Required action: Copy out once more, exactly, the line with "carta del equipo comisarial" and all the lines after it, up to the last line of the data.

Raw data:

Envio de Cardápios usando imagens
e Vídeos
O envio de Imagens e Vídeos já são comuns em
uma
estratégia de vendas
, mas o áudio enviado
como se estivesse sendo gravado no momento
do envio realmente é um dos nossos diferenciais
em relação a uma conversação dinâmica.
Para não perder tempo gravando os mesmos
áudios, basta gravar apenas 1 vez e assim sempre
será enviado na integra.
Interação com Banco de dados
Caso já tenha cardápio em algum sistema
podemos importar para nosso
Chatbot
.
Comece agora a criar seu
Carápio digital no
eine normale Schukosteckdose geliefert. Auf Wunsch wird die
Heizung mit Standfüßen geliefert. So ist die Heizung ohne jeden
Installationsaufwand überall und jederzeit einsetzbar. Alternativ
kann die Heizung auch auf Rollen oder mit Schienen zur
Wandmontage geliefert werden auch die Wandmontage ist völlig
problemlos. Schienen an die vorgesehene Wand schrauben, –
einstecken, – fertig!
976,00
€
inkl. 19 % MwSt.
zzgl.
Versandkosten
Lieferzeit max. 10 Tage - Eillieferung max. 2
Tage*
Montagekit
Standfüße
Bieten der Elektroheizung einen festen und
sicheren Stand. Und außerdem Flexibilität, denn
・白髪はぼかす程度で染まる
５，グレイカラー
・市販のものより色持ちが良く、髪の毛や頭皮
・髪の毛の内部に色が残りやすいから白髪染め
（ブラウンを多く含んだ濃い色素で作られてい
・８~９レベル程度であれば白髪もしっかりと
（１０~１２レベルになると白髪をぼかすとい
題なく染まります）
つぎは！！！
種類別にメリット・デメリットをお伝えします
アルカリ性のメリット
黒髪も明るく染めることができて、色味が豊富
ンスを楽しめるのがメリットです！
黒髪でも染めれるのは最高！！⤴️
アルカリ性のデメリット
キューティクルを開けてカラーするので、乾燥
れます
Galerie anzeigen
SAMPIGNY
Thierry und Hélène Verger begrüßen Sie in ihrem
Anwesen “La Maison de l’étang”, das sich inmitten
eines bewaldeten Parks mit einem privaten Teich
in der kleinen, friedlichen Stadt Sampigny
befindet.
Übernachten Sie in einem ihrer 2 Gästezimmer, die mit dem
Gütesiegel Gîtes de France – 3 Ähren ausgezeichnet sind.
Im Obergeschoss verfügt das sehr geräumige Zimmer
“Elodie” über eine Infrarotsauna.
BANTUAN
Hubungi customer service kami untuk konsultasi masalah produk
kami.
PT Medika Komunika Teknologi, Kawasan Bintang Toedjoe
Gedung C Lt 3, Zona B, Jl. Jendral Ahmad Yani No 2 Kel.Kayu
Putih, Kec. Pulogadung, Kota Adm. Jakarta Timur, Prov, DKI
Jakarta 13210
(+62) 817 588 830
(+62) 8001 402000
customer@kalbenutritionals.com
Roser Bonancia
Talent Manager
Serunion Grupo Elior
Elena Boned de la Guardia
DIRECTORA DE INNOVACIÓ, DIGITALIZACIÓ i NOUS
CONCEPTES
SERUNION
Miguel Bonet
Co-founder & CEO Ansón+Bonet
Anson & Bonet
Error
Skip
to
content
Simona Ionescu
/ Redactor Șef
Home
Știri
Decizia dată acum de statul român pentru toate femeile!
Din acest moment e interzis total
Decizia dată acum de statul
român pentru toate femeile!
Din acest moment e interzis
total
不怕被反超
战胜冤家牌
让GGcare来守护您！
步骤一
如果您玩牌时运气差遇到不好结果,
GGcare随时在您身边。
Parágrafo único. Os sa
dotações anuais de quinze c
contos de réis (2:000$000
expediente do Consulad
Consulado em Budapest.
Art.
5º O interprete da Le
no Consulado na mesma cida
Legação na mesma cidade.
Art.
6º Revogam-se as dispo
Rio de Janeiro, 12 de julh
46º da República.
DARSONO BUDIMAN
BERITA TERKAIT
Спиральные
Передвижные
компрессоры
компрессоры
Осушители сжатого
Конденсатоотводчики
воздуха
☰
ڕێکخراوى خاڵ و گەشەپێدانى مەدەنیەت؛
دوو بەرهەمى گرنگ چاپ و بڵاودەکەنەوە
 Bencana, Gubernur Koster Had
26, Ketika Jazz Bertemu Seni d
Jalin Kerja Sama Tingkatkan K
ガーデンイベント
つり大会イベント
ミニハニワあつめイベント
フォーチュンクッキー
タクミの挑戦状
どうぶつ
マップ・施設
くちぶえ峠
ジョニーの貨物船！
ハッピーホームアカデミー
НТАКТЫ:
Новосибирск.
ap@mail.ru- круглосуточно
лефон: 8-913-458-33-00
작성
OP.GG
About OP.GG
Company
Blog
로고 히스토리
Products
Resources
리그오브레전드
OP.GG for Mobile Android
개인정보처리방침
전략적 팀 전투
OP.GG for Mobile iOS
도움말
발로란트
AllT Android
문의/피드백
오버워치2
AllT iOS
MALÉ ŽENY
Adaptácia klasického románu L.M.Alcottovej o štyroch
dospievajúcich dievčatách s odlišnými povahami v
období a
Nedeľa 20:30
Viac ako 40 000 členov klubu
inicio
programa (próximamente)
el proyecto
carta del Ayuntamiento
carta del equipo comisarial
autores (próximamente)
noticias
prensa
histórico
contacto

Solution for this exercise:
carta del equipo comisarial
autores (próximamente)
noticias
prensa
histórico
contacto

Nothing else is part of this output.